▸ Eingabezeilen
──────

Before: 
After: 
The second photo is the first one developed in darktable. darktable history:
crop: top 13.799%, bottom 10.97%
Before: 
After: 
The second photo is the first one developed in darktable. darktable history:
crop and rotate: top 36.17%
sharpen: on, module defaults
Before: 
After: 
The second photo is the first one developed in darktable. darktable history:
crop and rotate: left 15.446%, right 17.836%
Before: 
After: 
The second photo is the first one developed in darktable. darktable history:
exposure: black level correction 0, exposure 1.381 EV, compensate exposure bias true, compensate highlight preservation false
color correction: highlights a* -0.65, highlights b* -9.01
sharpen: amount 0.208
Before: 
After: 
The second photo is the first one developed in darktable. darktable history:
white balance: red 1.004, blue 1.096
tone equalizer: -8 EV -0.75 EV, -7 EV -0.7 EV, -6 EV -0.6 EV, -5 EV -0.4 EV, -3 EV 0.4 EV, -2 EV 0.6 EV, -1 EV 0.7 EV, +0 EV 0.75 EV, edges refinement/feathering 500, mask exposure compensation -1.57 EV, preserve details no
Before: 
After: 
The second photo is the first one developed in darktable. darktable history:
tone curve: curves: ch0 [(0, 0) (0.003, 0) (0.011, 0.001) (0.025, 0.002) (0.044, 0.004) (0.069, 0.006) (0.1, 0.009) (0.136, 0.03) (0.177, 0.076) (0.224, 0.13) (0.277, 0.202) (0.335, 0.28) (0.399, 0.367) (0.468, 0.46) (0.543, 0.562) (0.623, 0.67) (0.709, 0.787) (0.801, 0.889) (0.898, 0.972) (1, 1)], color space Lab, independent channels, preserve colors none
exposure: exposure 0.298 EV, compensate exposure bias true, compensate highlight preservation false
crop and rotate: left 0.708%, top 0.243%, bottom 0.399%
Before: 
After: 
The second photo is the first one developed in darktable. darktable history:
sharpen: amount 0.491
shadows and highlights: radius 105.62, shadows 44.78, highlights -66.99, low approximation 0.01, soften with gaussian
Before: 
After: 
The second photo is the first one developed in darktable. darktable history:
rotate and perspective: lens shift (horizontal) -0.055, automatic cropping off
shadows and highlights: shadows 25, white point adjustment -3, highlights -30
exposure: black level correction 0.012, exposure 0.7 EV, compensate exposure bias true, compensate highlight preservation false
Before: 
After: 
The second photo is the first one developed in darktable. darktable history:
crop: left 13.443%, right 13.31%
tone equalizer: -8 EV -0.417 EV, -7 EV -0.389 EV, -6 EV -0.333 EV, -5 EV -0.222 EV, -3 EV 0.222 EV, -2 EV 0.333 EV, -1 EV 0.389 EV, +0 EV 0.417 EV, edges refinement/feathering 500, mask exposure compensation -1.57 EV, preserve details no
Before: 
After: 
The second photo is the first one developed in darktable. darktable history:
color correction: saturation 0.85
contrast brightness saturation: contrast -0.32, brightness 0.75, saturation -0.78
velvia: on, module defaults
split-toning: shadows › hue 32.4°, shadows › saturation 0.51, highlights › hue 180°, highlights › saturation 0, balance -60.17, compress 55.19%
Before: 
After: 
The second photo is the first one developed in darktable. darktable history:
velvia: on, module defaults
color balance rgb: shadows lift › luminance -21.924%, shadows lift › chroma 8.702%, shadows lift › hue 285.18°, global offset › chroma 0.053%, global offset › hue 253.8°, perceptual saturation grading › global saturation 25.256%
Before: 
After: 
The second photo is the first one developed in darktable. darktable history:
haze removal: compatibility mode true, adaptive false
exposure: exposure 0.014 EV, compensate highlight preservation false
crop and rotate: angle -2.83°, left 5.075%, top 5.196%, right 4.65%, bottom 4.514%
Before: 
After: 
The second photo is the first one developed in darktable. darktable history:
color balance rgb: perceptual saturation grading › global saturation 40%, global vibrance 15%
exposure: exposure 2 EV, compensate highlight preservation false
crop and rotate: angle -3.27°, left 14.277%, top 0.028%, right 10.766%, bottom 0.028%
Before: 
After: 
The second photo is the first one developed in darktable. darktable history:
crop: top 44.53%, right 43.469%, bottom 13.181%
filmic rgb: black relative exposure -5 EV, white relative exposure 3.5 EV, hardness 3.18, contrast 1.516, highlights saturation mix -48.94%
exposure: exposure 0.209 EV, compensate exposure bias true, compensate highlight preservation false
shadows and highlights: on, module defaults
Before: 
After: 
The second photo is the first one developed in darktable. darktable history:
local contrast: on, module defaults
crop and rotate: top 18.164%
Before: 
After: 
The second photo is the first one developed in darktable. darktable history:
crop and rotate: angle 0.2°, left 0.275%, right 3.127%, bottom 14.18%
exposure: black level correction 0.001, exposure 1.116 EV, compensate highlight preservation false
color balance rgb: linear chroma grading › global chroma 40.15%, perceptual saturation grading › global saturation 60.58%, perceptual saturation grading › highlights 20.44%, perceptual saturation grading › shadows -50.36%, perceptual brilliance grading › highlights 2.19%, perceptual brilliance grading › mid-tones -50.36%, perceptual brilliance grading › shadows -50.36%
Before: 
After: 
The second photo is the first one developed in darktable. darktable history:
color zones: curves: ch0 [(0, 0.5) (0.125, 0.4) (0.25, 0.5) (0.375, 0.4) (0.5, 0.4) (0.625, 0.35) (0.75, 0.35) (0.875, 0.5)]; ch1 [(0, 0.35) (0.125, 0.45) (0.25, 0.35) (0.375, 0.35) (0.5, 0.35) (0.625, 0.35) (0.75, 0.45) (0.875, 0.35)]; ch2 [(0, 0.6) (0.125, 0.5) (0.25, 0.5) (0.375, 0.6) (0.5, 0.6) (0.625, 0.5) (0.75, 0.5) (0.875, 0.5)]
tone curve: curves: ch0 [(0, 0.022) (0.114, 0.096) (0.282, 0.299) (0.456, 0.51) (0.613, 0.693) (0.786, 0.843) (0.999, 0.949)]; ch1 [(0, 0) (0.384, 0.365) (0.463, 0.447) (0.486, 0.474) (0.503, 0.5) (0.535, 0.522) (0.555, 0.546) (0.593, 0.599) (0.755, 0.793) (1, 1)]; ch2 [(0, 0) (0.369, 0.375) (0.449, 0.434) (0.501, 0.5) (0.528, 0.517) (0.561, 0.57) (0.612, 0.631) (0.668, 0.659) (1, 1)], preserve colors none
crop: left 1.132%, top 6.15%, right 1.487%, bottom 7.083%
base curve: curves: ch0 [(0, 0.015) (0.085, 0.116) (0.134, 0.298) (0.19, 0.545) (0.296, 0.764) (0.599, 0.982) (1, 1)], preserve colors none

──────

▸ Aufgabe
Ändere alle Datensätze, indem du jedes „developed“ durch „edited“ ersetzt, und gib die Zeilen sonst unverändert wieder.

▸ Lösung der Aufgabe
Before: 
After: 
The second photo is the first one edited in darktable. darktable history:
crop: top 13.799%, bottom 10.97%
Before: 
After: 
The second photo is the first one edited in darktable. darktable history:
crop and rotate: top 36.17%
sharpen: on, module defaults
Before: 
After: 
The second photo is the first one edited in darktable. darktable history:
crop and rotate: left 15.446%, right 17.836%
Before: 
After: 
The second photo is the first one edited in darktable. darktable history:
exposure: black level correction 0, exposure 1.381 EV, compensate exposure bias true, compensate highlight preservation false
color correction: highlights a* -0.65, highlights b* -9.01
sharpen: amount 0.208
Before: 
After: 
The second photo is the first one edited in darktable. darktable history:
white balance: red 1.004, blue 1.096
tone equalizer: -8 EV -0.75 EV, -7 EV -0.7 EV, -6 EV -0.6 EV, -5 EV -0.4 EV, -3 EV 0.4 EV, -2 EV 0.6 EV, -1 EV 0.7 EV, +0 EV 0.75 EV, edges refinement/feathering 500, mask exposure compensation -1.57 EV, preserve details no
Before: 
After: 
The second photo is the first one edited in darktable. darktable history:
tone curve: curves: ch0 [(0, 0) (0.003, 0) (0.011, 0.001) (0.025, 0.002) (0.044, 0.004) (0.069, 0.006) (0.1, 0.009) (0.136, 0.03) (0.177, 0.076) (0.224, 0.13) (0.277, 0.202) (0.335, 0.28) (0.399, 0.367) (0.468, 0.46) (0.543, 0.562) (0.623, 0.67) (0.709, 0.787) (0.801, 0.889) (0.898, 0.972) (1, 1)], color space Lab, independent channels, preserve colors none
exposure: exposure 0.298 EV, compensate exposure bias true, compensate highlight preservation false
crop and rotate: left 0.708%, top 0.243%, bottom 0.399%
Before: 
After: 
The second photo is the first one edited in darktable. darktable history:
sharpen: amount 0.491
shadows and highlights: radius 105.62, shadows 44.78, highlights -66.99, low approximation 0.01, soften with gaussian
Before: 
After: 
The second photo is the first one edited in darktable. darktable history:
rotate and perspective: lens shift (horizontal) -0.055, automatic cropping off
shadows and highlights: shadows 25, white point adjustment -3, highlights -30
exposure: black level correction 0.012, exposure 0.7 EV, compensate exposure bias true, compensate highlight preservation false
Before: 
After: 
The second photo is the first one edited in darktable. darktable history:
crop: left 13.443%, right 13.31%
tone equalizer: -8 EV -0.417 EV, -7 EV -0.389 EV, -6 EV -0.333 EV, -5 EV -0.222 EV, -3 EV 0.222 EV, -2 EV 0.333 EV, -1 EV 0.389 EV, +0 EV 0.417 EV, edges refinement/feathering 500, mask exposure compensation -1.57 EV, preserve details no
Before: 
After: 
The second photo is the first one edited in darktable. darktable history:
color correction: saturation 0.85
contrast brightness saturation: contrast -0.32, brightness 0.75, saturation -0.78
velvia: on, module defaults
split-toning: shadows › hue 32.4°, shadows › saturation 0.51, highlights › hue 180°, highlights › saturation 0, balance -60.17, compress 55.19%
Before: 
After: 
The second photo is the first one edited in darktable. darktable history:
velvia: on, module defaults
color balance rgb: shadows lift › luminance -21.924%, shadows lift › chroma 8.702%, shadows lift › hue 285.18°, global offset › chroma 0.053%, global offset › hue 253.8°, perceptual saturation grading › global saturation 25.256%
Before: 
After: 
The second photo is the first one edited in darktable. darktable history:
haze removal: compatibility mode true, adaptive false
exposure: exposure 0.014 EV, compensate highlight preservation false
crop and rotate: angle -2.83°, left 5.075%, top 5.196%, right 4.65%, bottom 4.514%
Before: 
After: 
The second photo is the first one edited in darktable. darktable history:
color balance rgb: perceptual saturation grading › global saturation 40%, global vibrance 15%
exposure: exposure 2 EV, compensate highlight preservation false
crop and rotate: angle -3.27°, left 14.277%, top 0.028%, right 10.766%, bottom 0.028%
Before: 
After: 
The second photo is the first one edited in darktable. darktable history:
crop: top 44.53%, right 43.469%, bottom 13.181%
filmic rgb: black relative exposure -5 EV, white relative exposure 3.5 EV, hardness 3.18, contrast 1.516, highlights saturation mix -48.94%
exposure: exposure 0.209 EV, compensate exposure bias true, compensate highlight preservation false
shadows and highlights: on, module defaults
Before: 
After: 
The second photo is the first one edited in darktable. darktable history:
local contrast: on, module defaults
crop and rotate: top 18.164%
Before: 
After: 
The second photo is the first one edited in darktable. darktable history:
crop and rotate: angle 0.2°, left 0.275%, right 3.127%, bottom 14.18%
exposure: black level correction 0.001, exposure 1.116 EV, compensate highlight preservation false
color balance rgb: linear chroma grading › global chroma 40.15%, perceptual saturation grading › global saturation 60.58%, perceptual saturation grading › highlights 20.44%, perceptual saturation grading › shadows -50.36%, perceptual brilliance grading › highlights 2.19%, perceptual brilliance grading › mid-tones -50.36%, perceptual brilliance grading › shadows -50.36%
Before: 
After: 
The second photo is the first one edited in darktable. darktable history:
color zones: curves: ch0 [(0, 0.5) (0.125, 0.4) (0.25, 0.5) (0.375, 0.4) (0.5, 0.4) (0.625, 0.35) (0.75, 0.35) (0.875, 0.5)]; ch1 [(0, 0.35) (0.125, 0.45) (0.25, 0.35) (0.375, 0.35) (0.5, 0.35) (0.625, 0.35) (0.75, 0.45) (0.875, 0.35)]; ch2 [(0, 0.6) (0.125, 0.5) (0.25, 0.5) (0.375, 0.6) (0.5, 0.6) (0.625, 0.5) (0.75, 0.5) (0.875, 0.5)]
tone curve: curves: ch0 [(0, 0.022) (0.114, 0.096) (0.282, 0.299) (0.456, 0.51) (0.613, 0.693) (0.786, 0.843) (0.999, 0.949)]; ch1 [(0, 0) (0.384, 0.365) (0.463, 0.447) (0.486, 0.474) (0.503, 0.5) (0.535, 0.522) (0.555, 0.546) (0.593, 0.599) (0.755, 0.793) (1, 1)]; ch2 [(0, 0) (0.369, 0.375) (0.449, 0.434) (0.501, 0.5) (0.528, 0.517) (0.561, 0.57) (0.612, 0.631) (0.668, 0.659) (1, 1)], preserve colors none
crop: left 1.132%, top 6.15%, right 1.487%, bottom 7.083%
base curve: curves: ch0 [(0, 0.015) (0.085, 0.116) (0.134, 0.298) (0.19, 0.545) (0.296, 0.764) (0.599, 0.982) (1, 1)], preserve colors none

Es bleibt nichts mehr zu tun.